The engine and hot water heater are under the cockpit sole and partitioned from the boat’s interior to reduce odors and noise. The hatch is large enough so access to the engine is excellent. The engine runs a sail drive that has a folding propeller.

The floats each have two large access hatches so you can store lines, fenders, spare sails, folding bikes and even kayaks. A special kayak access hatch in the transom of one of the floats is an interesting option. Trimaran sailing is all about keeping the boat light. But, cruisers like their toys and in the 40, there is plenty of space for them.

Between the floats and the hull are the large trampolines that add a huge amount of deck space. These are great for lying in the sun or for having a dozen friends over for sundowners.

The new boat has a permanent bow sprit from which you can fly a Code 0 or asymmetrical spinnaker. Because the 40 is so fast, the apparent wind will often be forward of the beam even when reaching and running, so a Code 0 will be a very useful sail.

The 40 comes in two versions, Touring and Ultimate. The touring has an aluminum mast, a high roach mainsail and a self-tacking jib.

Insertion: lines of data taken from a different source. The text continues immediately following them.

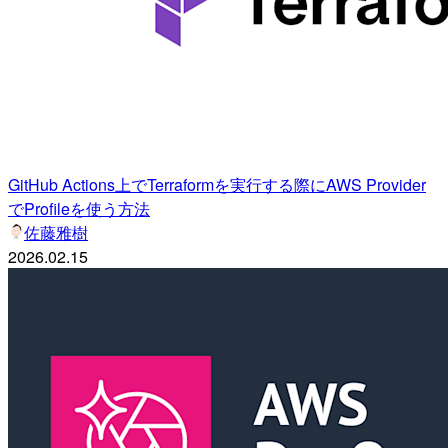
GitHub Actions上でTerraformを実行する際にAWS Provider
でProfileを使う方法
佐藤雅樹
2026.02.15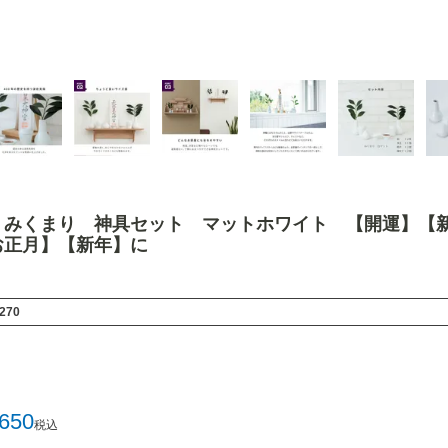
】みくまり 神具セット マットホワイト 【開運】【
お正月】【新年】に
0270
,650
税込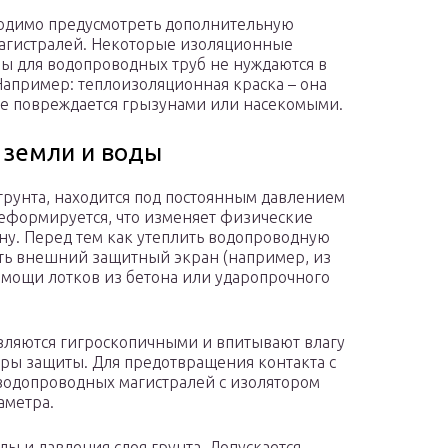
одимо предусмотреть дополнительную
агистралей. Некоторые изоляционные
ы для водопроводных труб не нуждаются в
Например: теплоизоляционная краска – она
е повреждается грызунами или насекомыми.
 земли и воды
грунта, находится под постоянным давлением
еформируется, что изменяет физические
ну. Перед тем как утеплить водопроводную
ть внешний защитный экран (например, из
омощи лотков из бетона или ударопрочного
ляются гигроскопичными и впитывают влагу
етры защиты. Для предотвращения контакта с
 водопроводных магистралей с изолятором
аметра.
ы и давления слоя грунта. Допускается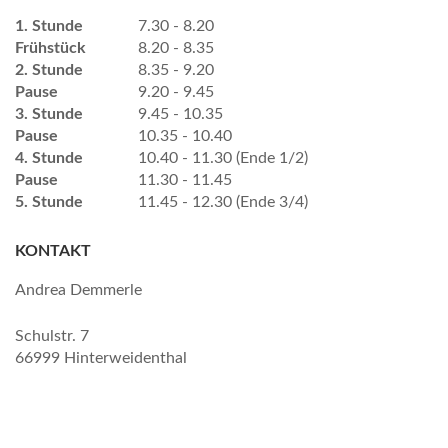
1. Stunde
7.30 - 8.20
Frühstück
8.20 - 8.35
2. Stunde
8.35 - 9.20
Pause
9.20 - 9.45
3. Stunde
9.45 - 10.35
Pause
10.35 - 10.40
4. Stunde
10.40 - 11.30 (Ende 1/2)
Pause
11.30 - 11.45
5. Stunde
11.45 - 12.30 (Ende 3/4)
KONTAKT
Andrea Demmerle
Schulstr. 7
66999 Hinterweidenthal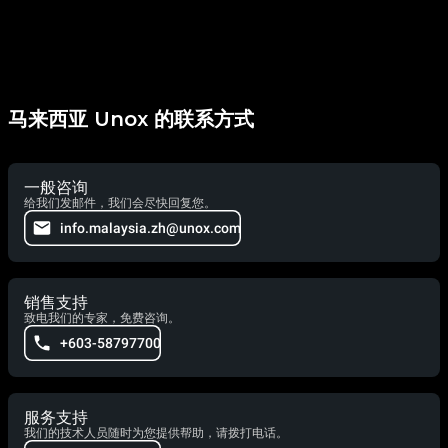
马来西亚 Unox 的联系方式
一般咨询
给我们发邮件，我们会尽快回复您。
info.malaysia.zh@unox.com
销售支持
致电我们的专家，免费咨询。
+603-58797700
服务支持
我们的技术人员随时为您提供帮助，请拨打电话。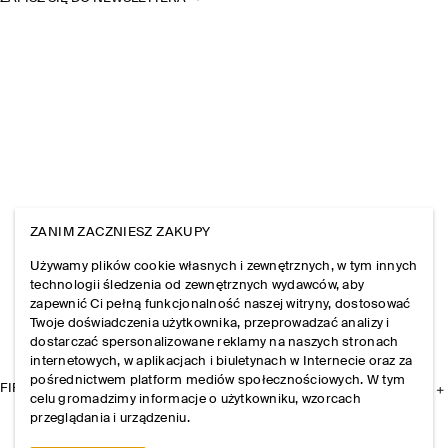
ZANIM ZACZNIESZ ZAKUPY
Używamy plików cookie własnych i zewnętrznych, w tym innych
technologii śledzenia od zewnętrznych wydawców, aby
zapewnić Ci pełną funkcjonalność naszej witryny, dostosować
Twoje doświadczenia użytkownika, przeprowadzać analizy i
dostarczać spersonalizowane reklamy na naszych stronach
internetowych, w aplikacjach i biuletynach w Internecie oraz za
pośrednictwem platform mediów społecznościowych. W tym
FIRMA
celu gromadzimy informacje o użytkowniku, wzorcach
przeglądania i urządzeniu.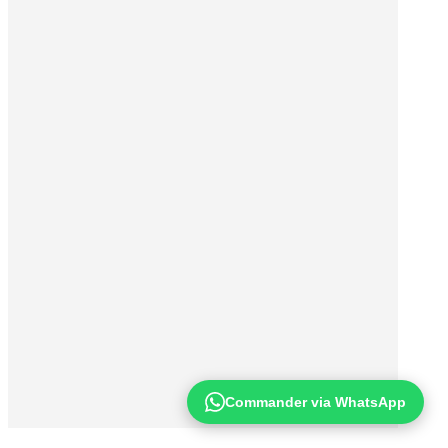
Commander via WhatsApp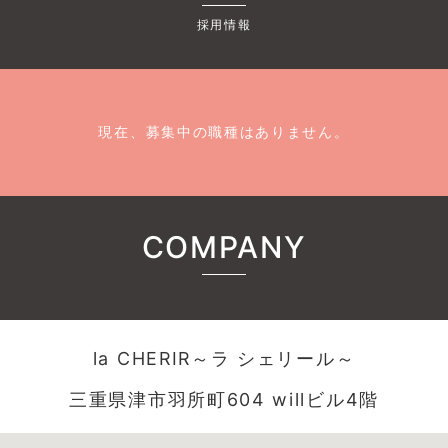
採用情報
現在、募集中の職種はありません。
COMPANY
la CHERIR～ラ シェリール～
三重県津市羽所町604 willビル4階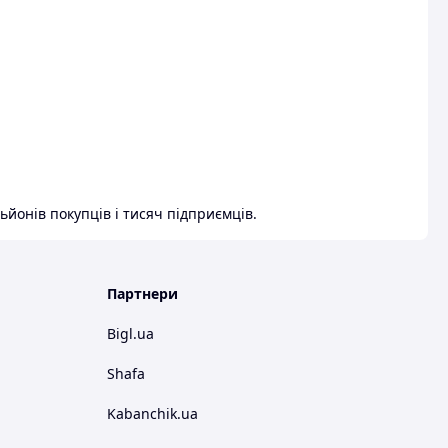
ьйонів покупців і тисяч підприємців.
Партнери
Bigl.ua
Shafa
Kabanchik.ua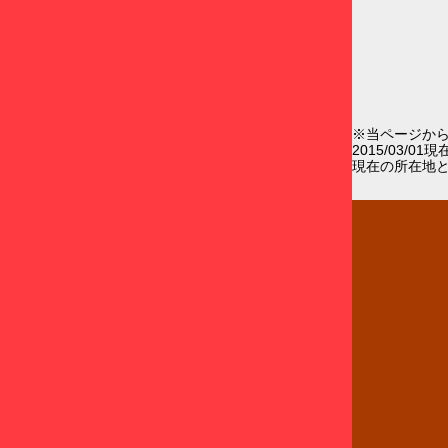
※当ページか
2015/03/0
現在の所在地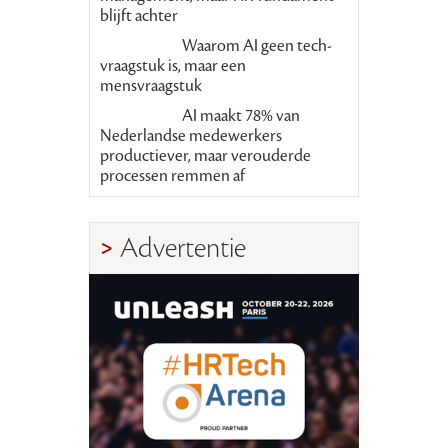
blijft achter
Waarom AI geen tech-
vraagstuk is, maar een
mensvraagstuk
AI maakt 78% van
Nederlandse medewerkers
productiever, maar verouderde
processen remmen af
Advertentie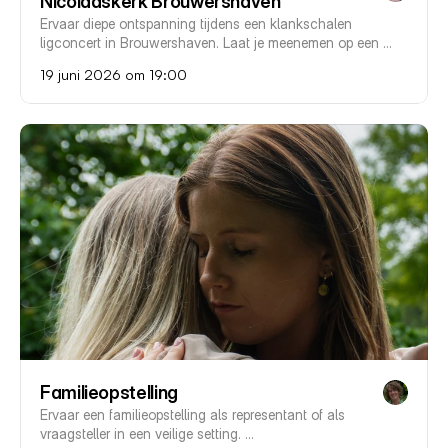
Nicolaaskerk Brouwershaven
Ervaar diepe ontspanning tijdens een klankschalen 
ligconcert in Brouwershaven. Laat je meenemen op een 
unieke klankreis in de bijzondere akoestiek van de Sint-
19 juni 2026 om 19:00
Nicolaaskerk.
Familieopstelling
Ervaar een familieopstelling als representant of als 
vraagsteller in een veilige setting.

The Ultimate has a taller carbon fiber mast, a large square top mainsail and the sail tracks that allow you to fly a larger overlapping genoa.

Like all of her Dragonfly sisterships, the new 40 has a simple way to fold the floats back against the sides of the main hull, which reduces the beam to 13 feet and thus allows you to moor the boat in a normal marina slip. It takes two minutes to fold or unfold the floats.

The deck layout and rigging plans are designed for fun and fast sailing, but everything has been tailored for a couple or family who want to have the best of both the performance and the comfort worlds.


With all of the interior living space in the main hull, trimarans have always had less interior volume than monohulls or catamarans. (The NEEL tris are the one big exception.)  The decision to build their largest trimaran ever by the Quorning family was largely based on the need in the market for a performance tri that was large enough and roomy enough for a couple to live aboard for extended periods without feeling like they were camping.

The new 40 has two large sleeping cabins, one in the fore peak and the other tucked neatly under the cockpit. The main living area has the L-shaped galley to port with a stove and oven, refrigerator and plenty of storage for cutlery, plates and dishes and all the supplies a cook needs. The head is across from the galley and has a hand-held shower. The saloon table is built on top of the centerboard trunk and has folding leaves. You can easily get six adults around the table. The port settee can be converted into another double bunk so you have good sleeping facilities for six.

The cabin and salon are full of natural light from the large cabin windows and the multiple overhead hatches. With a white overhead and the light colored veneers and joinery, the interior is bright, warm and inviting. The finish work is of very high quality.

Couples who may not have considered a trimaran because of the cramped accommodations will feel right at home aboard the new Dragonfly 40 and will be comfortable living aboard for weeks and months at a time as they explore their cruising world at ultra-high speeds.